Arrivano buone notizie dall’ultimo monitoraggio congiunto dell’Iss e del ministero della Salute, nel quale viene rilevato un decremento dell’indice Rt nazionale sceso a 1,18. Un dato che si accompagna a quello di diverse regioni in cui l’indice di contagio è sceso sotto il valore di 1. Rimangono tuttavia alcuni territorio meritevoli di attenzione, in cui per i prossimi giorni è probabile aspettarsi un incremento del livello di rischio epidemiologico tale da poter comportare un cambiamento della zona, da gialla ad arancione.

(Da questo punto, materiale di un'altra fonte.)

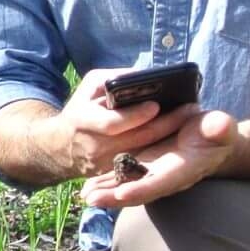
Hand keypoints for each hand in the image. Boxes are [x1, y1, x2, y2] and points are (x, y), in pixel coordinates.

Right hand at [45, 68, 200, 183]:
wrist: (59, 148)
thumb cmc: (80, 110)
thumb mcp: (89, 87)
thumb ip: (113, 78)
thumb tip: (141, 76)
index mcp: (84, 121)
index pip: (113, 123)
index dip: (136, 115)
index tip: (156, 104)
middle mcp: (94, 146)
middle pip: (137, 138)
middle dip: (166, 124)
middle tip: (190, 109)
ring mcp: (104, 163)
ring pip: (144, 151)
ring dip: (168, 136)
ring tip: (189, 119)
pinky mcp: (114, 174)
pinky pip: (141, 162)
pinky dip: (160, 148)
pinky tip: (177, 135)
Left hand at [79, 109, 237, 208]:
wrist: (209, 139)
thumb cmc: (216, 132)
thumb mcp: (220, 127)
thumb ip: (220, 128)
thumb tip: (221, 126)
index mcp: (184, 169)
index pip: (161, 182)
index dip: (143, 188)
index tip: (122, 194)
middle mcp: (165, 176)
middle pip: (137, 191)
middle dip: (114, 196)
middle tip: (91, 199)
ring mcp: (152, 174)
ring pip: (126, 187)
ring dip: (105, 193)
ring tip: (84, 195)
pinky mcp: (143, 168)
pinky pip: (122, 179)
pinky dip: (105, 183)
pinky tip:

Monitoraggio Iss, scende l’indice Rt

All’interno del documento ufficiale sul monitoraggio è possibile leggere: “Si riscontrano valori medi di Rt tra 1 e 1.25 nella maggior parte delle Regioni e province autonome da questa settimana in alcune Regioni il valore di Rt stimato è inferiore a 1″. Per quanto riguarda invece la situazione all’interno dei reparti di area medica o di terapia intensiva, questi rimangono oltre la soglia critica in 18 regioni su 20 sulla base dei dati aggiornati al 17 novembre.

Nel report viene poi posto particolare accento sulle regioni Friuli-Venezia Giulia, Veneto e Molise, attualmente a rischio moderato ma la cui situazione epidemiologica presenta un forte rischio di peggioramento per il prossimo mese, tale da poter determinare l’ingresso nella zona ad alto rischio: “Data la trasmissibilità e la probabilità elevata di un imminente passaggio alla classificazione di rischio alto si raccomanda alle autorità sanitarie delle 3 Regioni/PA di valutare la possibile adozione di ulteriori misure di mitigazione”.